De la même façon, l'indivision doit supporter les charges de cet appartement avancées par Madame [Z] ; cette dernière sera toutefois déboutée de sa demande des charges relatives au véhicule, qui ne figure pas dans l'acte de partage et dont elle ne démontre pas qu'il ait fait partie de la succession de Monsieur [Q] [Z] ; de la même façon, Madame [O] est déboutée de toute demande relative à ce véhicule, sur lequel aucune précision n'a été donnée à la cour par l'une ou l'autre des parties.
D'autre part, il est fourni un décompte en français (pièce 79) puis de très nombreuses pièces en espagnol, non traduites, sans aucune explication du passage des pièces espagnoles au décompte français ; dès lors, la cour ne peut vérifier les comptes présentés par Madame [Z].
Il sera dit dans ces circonstances que l'indivision a la charge de rembourser à Madame [Z] toutes les sommes avancées par elle depuis l'acte de partage et relatives aux impôts de toute nature liés à la propriété et à l'occupation du bien, aux abonnements d'électricité et d'eau, à l'assurance du bien et aux charges de copropriété.
Il appartiendra ensuite aux parties d'établir un compte en rappelant que toute indivisaire a droit à sa part annuelle dans les bénéficies, déduction faite des charges qui lui sont opposables.

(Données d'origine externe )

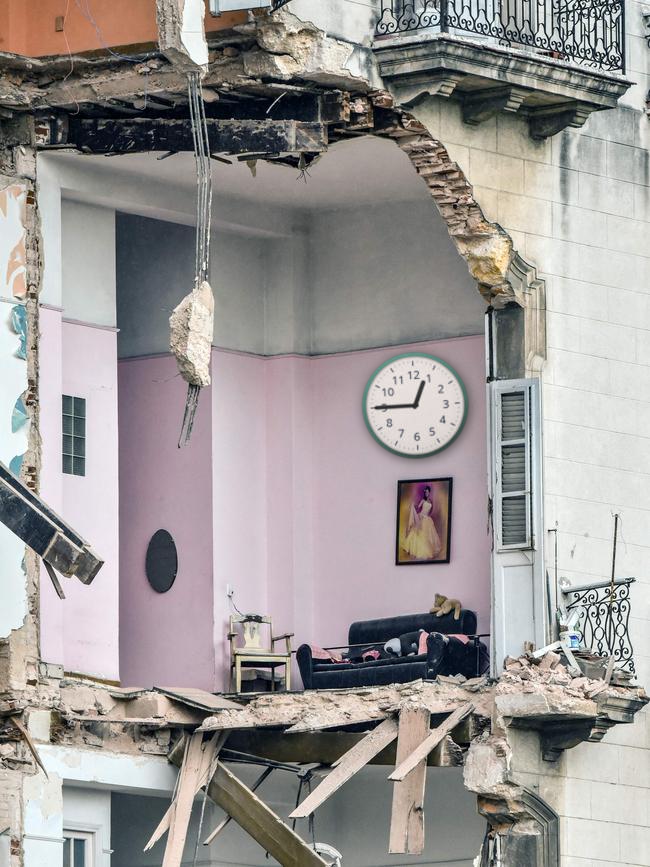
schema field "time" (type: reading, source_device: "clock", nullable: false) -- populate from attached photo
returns 12:45
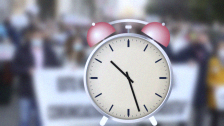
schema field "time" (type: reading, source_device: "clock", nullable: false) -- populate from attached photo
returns 10:27
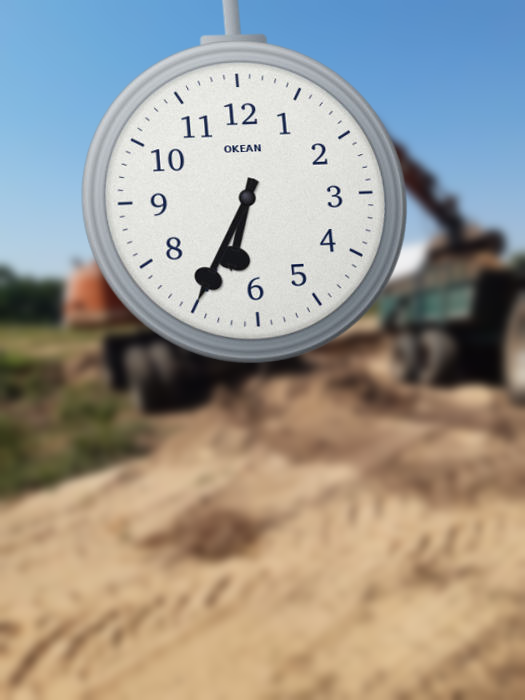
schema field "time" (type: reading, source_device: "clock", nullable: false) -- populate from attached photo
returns 6:35
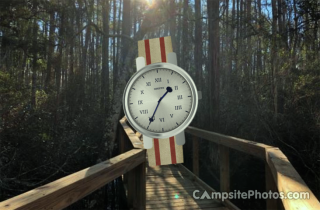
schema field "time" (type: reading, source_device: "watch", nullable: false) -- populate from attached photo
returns 1:35
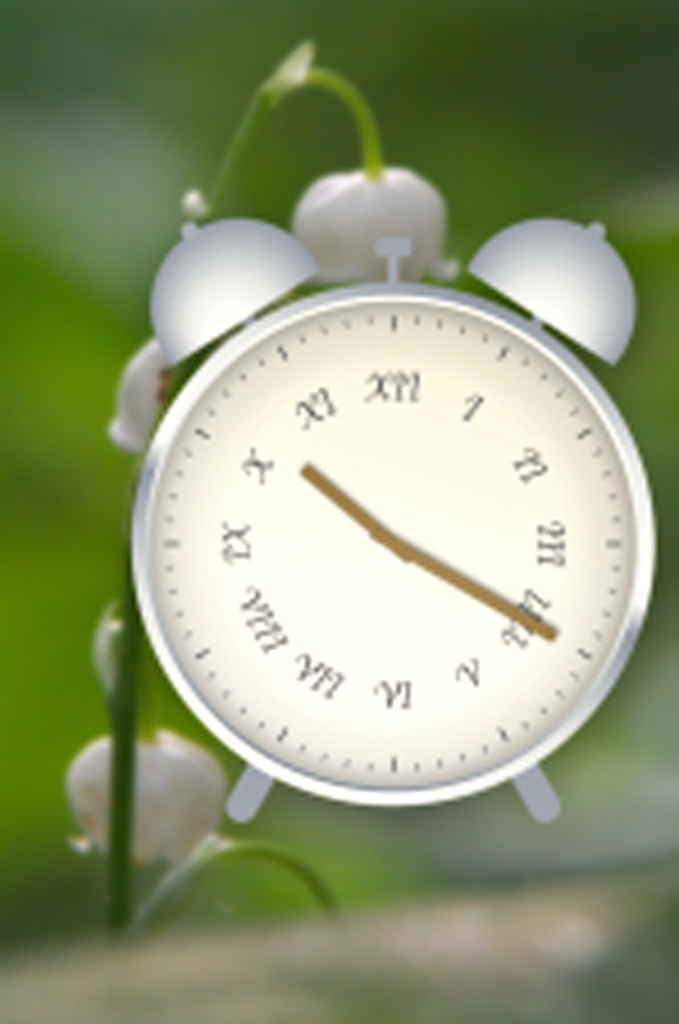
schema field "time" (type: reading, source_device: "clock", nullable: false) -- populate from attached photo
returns 10:20
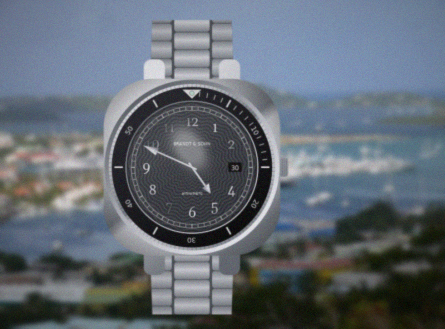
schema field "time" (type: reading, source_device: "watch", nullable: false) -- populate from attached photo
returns 4:49
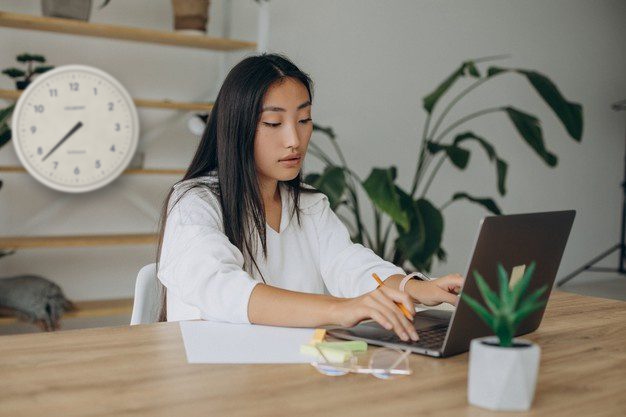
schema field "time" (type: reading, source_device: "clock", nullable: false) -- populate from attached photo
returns 7:38
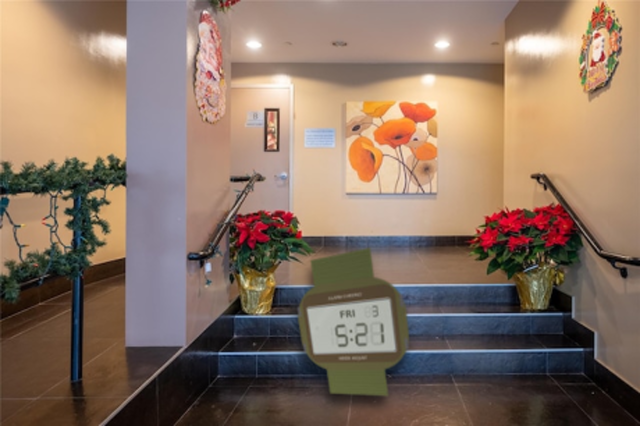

Sur les dépens et les frais irrépétibles :
Chacune des parties succombant partiellement, l'équité conduit à dire qu'elles garderont à leur charge leurs propres frais irrépétibles et dépens, de première instance comme d'appel.
PAR CES MOTIFS
La Cour,
Confirme le jugement déféré en ce qu'il a déclaré irrecevables les prétentions de Madame [O] relatives aux contrats d'assurance-vie souscrits par Monsieur [Q] [Z] et en ce qu'il a débouté Madame [Z] de sa demande de dommages et intérêts pour procédure abusive ;
L'infirme pour le solde ;
Statuant à nouveau :
Condamne Madame [H] [Z] à payer à l'indivision [Z]-[O] une indemnité d'occupation de 800 euros par mois du 15 octobre 2010 jusqu'à ce qu'il soit remis à Madame [O] un jeu de clefs de l'appartement de Ténérife ;
Condamne l'indivision [Z]-[O] à rembourser à Madame [H] [Z] les charges avancées par elle pour la conservation de l'appartement de Ténérife, soit les impôts de toute nature liés à la propriété et à la conservation du bien, les abonnements d'électricité et d'eau, l'assurance du bien et les charges de copropriété ;
Renvoie les parties à l'établissement d'un compte de l'indivision et rappelle que tout indivisaire a droit à sa part annuelle dans les bénéfices déduction faite des charges qui lui sont opposables ;
Déboute les parties de leurs prétentions relatives à un véhicule automobile se trouvant à Ténérife ;
Y ajoutant :
Ordonne le partage complémentaire des fonds se trouvant sur les comptes ouverts au nom de Monsieur [Q] [Z] dans les livres de la Banque Cantonale Bernoise ;
Désigne Maître [P] et Maître Fallon-Piriou pour y procéder, sous le contrôle de Monsieur le Président du tribunal de grande instance de Rennes avec faculté de délégation ;
Dit que chacune des parties gardera à sa charge ses propres dépens et frais irrépétibles, de première instance comme d'appel.